Τρίτη 15 Ιανουαρίου 2019

Predictors of Segmental Myocardial Functional Recovery in Patients after an Acute ST-Elevation Myocardial Infarction

Publication date: Available online 14 January 2019

Source: European Journal of Radiology

Author(s): Kenneth Mangion, David Carrick, Guillaume Clerfond, Christopher Rush, Christie McComb, Keith G. Oldroyd, Mark C. Petrie, Hany Eteiba, Mitchell Lindsay, Margaret McEntegart, Stuart Hood, Stuart Watkins, Andrew Davie, Daniel A. Auger, Xiaodong Zhong, Frederick H Epstein, Caroline E. Haig, Colin Berry

Abstract
OBJECTIVE

We hypothesized that Displacement Encoding with Stimulated Echoes (DENSE) and feature-tracking derived circumferential strain would provide incremental prognostic value over the extent of infarction for recovery of segmental myocardial function.

METHODS

Two hundred and sixty-one patients (mean age 59 years, 73% male) underwent MRI 2 days post-ST elevation myocardial infarction (STEMI) and 241 (92%) underwent repeat imaging 6 months later.
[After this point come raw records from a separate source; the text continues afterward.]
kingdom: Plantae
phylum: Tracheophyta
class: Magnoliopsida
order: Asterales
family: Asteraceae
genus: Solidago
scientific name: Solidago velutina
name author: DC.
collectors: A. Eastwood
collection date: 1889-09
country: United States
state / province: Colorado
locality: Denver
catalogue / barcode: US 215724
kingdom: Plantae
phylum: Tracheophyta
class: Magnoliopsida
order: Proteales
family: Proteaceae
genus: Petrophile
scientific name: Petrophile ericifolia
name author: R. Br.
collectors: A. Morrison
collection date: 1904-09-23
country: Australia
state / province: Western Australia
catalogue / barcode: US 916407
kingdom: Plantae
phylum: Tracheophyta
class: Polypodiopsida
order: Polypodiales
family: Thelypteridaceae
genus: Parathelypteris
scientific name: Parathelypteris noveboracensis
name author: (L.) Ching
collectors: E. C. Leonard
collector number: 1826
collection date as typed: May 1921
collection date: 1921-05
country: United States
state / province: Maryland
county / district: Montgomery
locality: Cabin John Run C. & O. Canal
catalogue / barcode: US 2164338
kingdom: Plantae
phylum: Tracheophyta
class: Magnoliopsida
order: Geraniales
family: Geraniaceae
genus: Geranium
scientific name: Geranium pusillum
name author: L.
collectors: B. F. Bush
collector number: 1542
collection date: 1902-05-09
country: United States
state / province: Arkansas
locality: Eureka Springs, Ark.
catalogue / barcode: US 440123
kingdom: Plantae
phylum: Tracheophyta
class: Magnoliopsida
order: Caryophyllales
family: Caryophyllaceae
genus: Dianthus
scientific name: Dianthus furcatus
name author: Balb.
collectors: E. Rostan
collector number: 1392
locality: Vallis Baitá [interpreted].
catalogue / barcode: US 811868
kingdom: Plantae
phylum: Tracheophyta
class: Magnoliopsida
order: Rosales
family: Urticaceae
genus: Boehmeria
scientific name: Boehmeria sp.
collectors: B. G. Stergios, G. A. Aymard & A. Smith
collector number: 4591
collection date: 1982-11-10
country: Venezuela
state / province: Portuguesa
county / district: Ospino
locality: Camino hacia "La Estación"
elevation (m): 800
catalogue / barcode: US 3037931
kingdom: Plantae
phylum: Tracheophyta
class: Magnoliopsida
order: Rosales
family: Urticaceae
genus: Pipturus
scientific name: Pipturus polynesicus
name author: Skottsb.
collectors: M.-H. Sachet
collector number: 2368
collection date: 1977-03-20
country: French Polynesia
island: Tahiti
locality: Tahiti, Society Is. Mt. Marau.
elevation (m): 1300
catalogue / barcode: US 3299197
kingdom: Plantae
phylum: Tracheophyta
The MRI protocol included cine, 2D-cine DENSE, T2 mapping and late enhancement.

Wall motion scoring was assessed by 2-blinded observers and adjudicated by a third. (WMS: 1=normal, 2=hypokinetic, 3=akinetic, 4=dyskinetic). WMS improvement was defined as a decrease in WMS ≥ 1, and normalization where WMS = 1 on follow-up. Segmental circumferential strain was derived utilizing DENSE and feature-tracking.

A generalized linear mixed model with random effect of subject was constructed and used to account for repeated sampling when investigating predictors of segmental myocardial improvement or normalization

RESULTS

At baseline and follow-up, 1416 segments had evaluable data for all parameters. Circumferential strain by DENSE (p < 0.001) and feature-tracking (p < 0.001), extent of oedema (p < 0.001), infarct size (p < 0.001), and microvascular obstruction (p < 0.001) were associates of both improvement and normalization of WMS. Circumferential strain provided incremental predictive value even after accounting for infarct size, extent of oedema and microvascular obstruction, for segmental improvement (DENSE: odds ratio, 95% confidence intervals: 1.08 per -1% peak strain, 1.05-1.12, p < 0.001, feature-tracking: odds ratio, 95% confidence intervals: 1.05 per -1% peak strain, 1.03-1.07, p < 0.001) and segmental normalization (DENSE: 1.08 per -1% peak strain, 1.04-1.12, p < 0.001, feature-tracking: 1.06 per -1% peak strain, 1.04-1.08, p < 0.001).

CONCLUSIONS

Circumferential strain provides incremental prognostic value over segmental infarct size in patients post STEMI for predicting segmental improvement or normalization by wall-motion scoring.